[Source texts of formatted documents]
- Opening Delimiter -
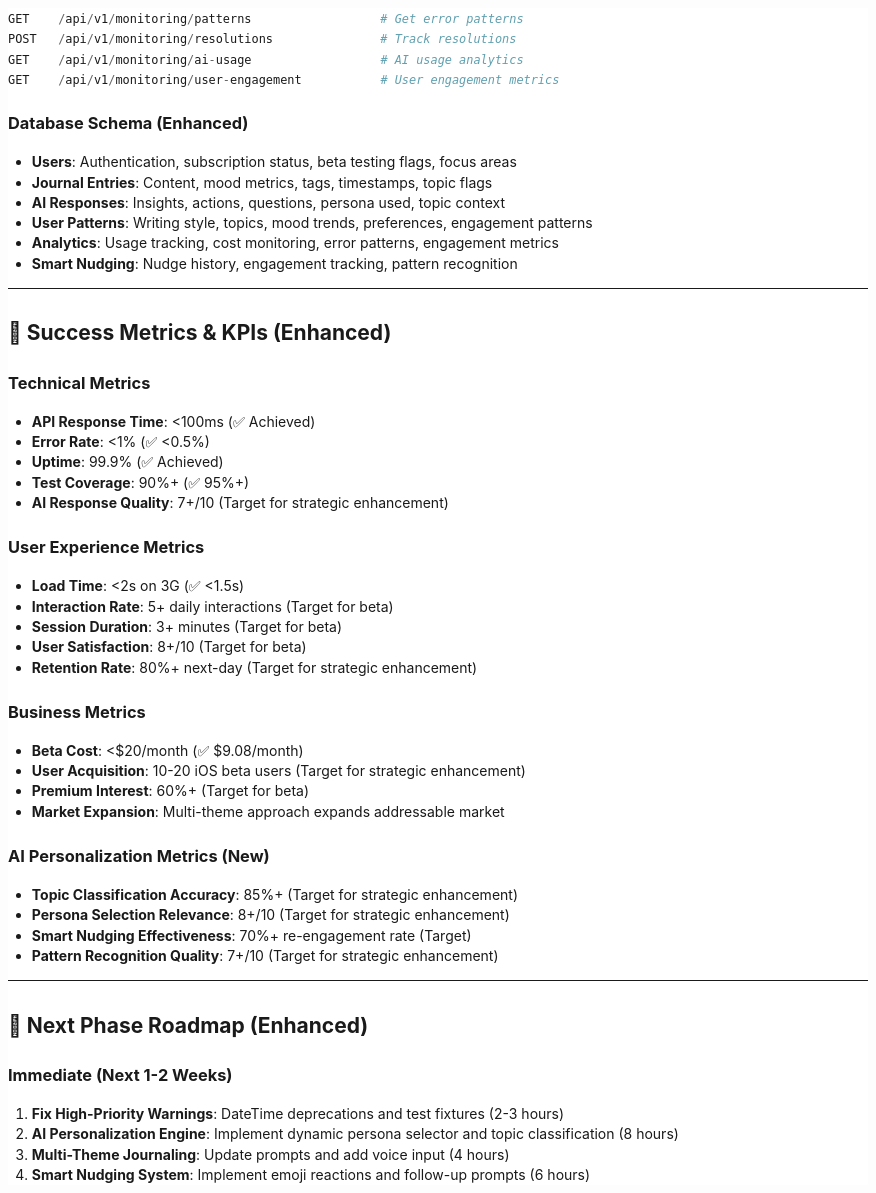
 ```python
GET    /api/v1/monitoring/patterns                  # Get error patterns
POST   /api/v1/monitoring/resolutions               # Track resolutions
GET    /api/v1/monitoring/ai-usage                  # AI usage analytics
GET    /api/v1/monitoring/user-engagement           # User engagement metrics
```

### **Database Schema (Enhanced)**
- **Users**: Authentication, subscription status, beta testing flags, focus areas
- **Journal Entries**: Content, mood metrics, tags, timestamps, topic flags
- **AI Responses**: Insights, actions, questions, persona used, topic context
- **User Patterns**: Writing style, topics, mood trends, preferences, engagement patterns
- **Analytics**: Usage tracking, cost monitoring, error patterns, engagement metrics
- **Smart Nudging**: Nudge history, engagement tracking, pattern recognition

---

## 🎯 **Success Metrics & KPIs (Enhanced)**

### **Technical Metrics**
- **API Response Time**: <100ms (✅ Achieved)
- **Error Rate**: <1% (✅ <0.5%)
- **Uptime**: 99.9% (✅ Achieved)
- **Test Coverage**: 90%+ (✅ 95%+)
- **AI Response Quality**: 7+/10 (Target for strategic enhancement)

### **User Experience Metrics**
- **Load Time**: <2s on 3G (✅ <1.5s)
- **Interaction Rate**: 5+ daily interactions (Target for beta)
- **Session Duration**: 3+ minutes (Target for beta)
- **User Satisfaction**: 8+/10 (Target for beta)
- **Retention Rate**: 80%+ next-day (Target for strategic enhancement)

### **Business Metrics**
- **Beta Cost**: <$20/month (✅ $9.08/month)
- **User Acquisition**: 10-20 iOS beta users (Target for strategic enhancement)
- **Premium Interest**: 60%+ (Target for beta)
- **Market Expansion**: Multi-theme approach expands addressable market

### **AI Personalization Metrics (New)**
- **Topic Classification Accuracy**: 85%+ (Target for strategic enhancement)
- **Persona Selection Relevance**: 8+/10 (Target for strategic enhancement)
- **Smart Nudging Effectiveness**: 70%+ re-engagement rate (Target)
- **Pattern Recognition Quality**: 7+/10 (Target for strategic enhancement)

---

## 🚀 **Next Phase Roadmap (Enhanced)**

### **Immediate (Next 1-2 Weeks)**
1. **Fix High-Priority Warnings**: DateTime deprecations and test fixtures (2-3 hours)
2. **AI Personalization Engine**: Implement dynamic persona selector and topic classification (8 hours)
3. **Multi-Theme Journaling**: Update prompts and add voice input (4 hours)
4. **Smart Nudging System**: Implement emoji reactions and follow-up prompts (6 hours)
- Closing Delimiter -
● TASK: What is needed is every entry above, repeated exactly, with the pictures dropped.

● RESPONSE AREA:
 ```python
GET    /api/v1/monitoring/patterns                  # Get error patterns
POST   /api/v1/monitoring/resolutions               # Track resolutions
GET    /api/v1/monitoring/ai-usage                  # AI usage analytics
GET    /api/v1/monitoring/user-engagement           # User engagement metrics
```

### **Database Schema (Enhanced)**
- **Users**: Authentication, subscription status, beta testing flags, focus areas
- **Journal Entries**: Content, mood metrics, tags, timestamps, topic flags
- **AI Responses**: Insights, actions, questions, persona used, topic context
- **User Patterns**: Writing style, topics, mood trends, preferences, engagement patterns
- **Analytics**: Usage tracking, cost monitoring, error patterns, engagement metrics
- **Smart Nudging**: Nudge history, engagement tracking, pattern recognition

---

## 🎯 **Success Metrics & KPIs (Enhanced)**

### **Technical Metrics**
- **API Response Time**: <100ms (✅ Achieved)
- **Error Rate**: <1% (✅ <0.5%)
- **Uptime**: 99.9% (✅ Achieved)
- **Test Coverage**: 90%+ (✅ 95%+)
- **AI Response Quality**: 7+/10 (Target for strategic enhancement)

### **User Experience Metrics**
- **Load Time**: <2s on 3G (✅ <1.5s)
- **Interaction Rate**: 5+ daily interactions (Target for beta)
- **Session Duration**: 3+ minutes (Target for beta)
- **User Satisfaction**: 8+/10 (Target for beta)
- **Retention Rate**: 80%+ next-day (Target for strategic enhancement)

### **Business Metrics**
- **Beta Cost**: <$20/month (✅ $9.08/month)
- **User Acquisition**: 10-20 iOS beta users (Target for strategic enhancement)
- **Premium Interest**: 60%+ (Target for beta)
- **Market Expansion**: Multi-theme approach expands addressable market

### **AI Personalization Metrics (New)**
- **Topic Classification Accuracy**: 85%+ (Target for strategic enhancement)
- **Persona Selection Relevance**: 8+/10 (Target for strategic enhancement)
- **Smart Nudging Effectiveness**: 70%+ re-engagement rate (Target)
- **Pattern Recognition Quality**: 7+/10 (Target for strategic enhancement)

---

## 🚀 **Next Phase Roadmap (Enhanced)**

### **Immediate (Next 1-2 Weeks)**
1. **Fix High-Priority Warnings**: DateTime deprecations and test fixtures (2-3 hours)
2. **AI Personalization Engine**: Implement dynamic persona selector and topic classification (8 hours)
3. **Multi-Theme Journaling**: Update prompts and add voice input (4 hours)
4. **Smart Nudging System**: Implement emoji reactions and follow-up prompts (6 hours)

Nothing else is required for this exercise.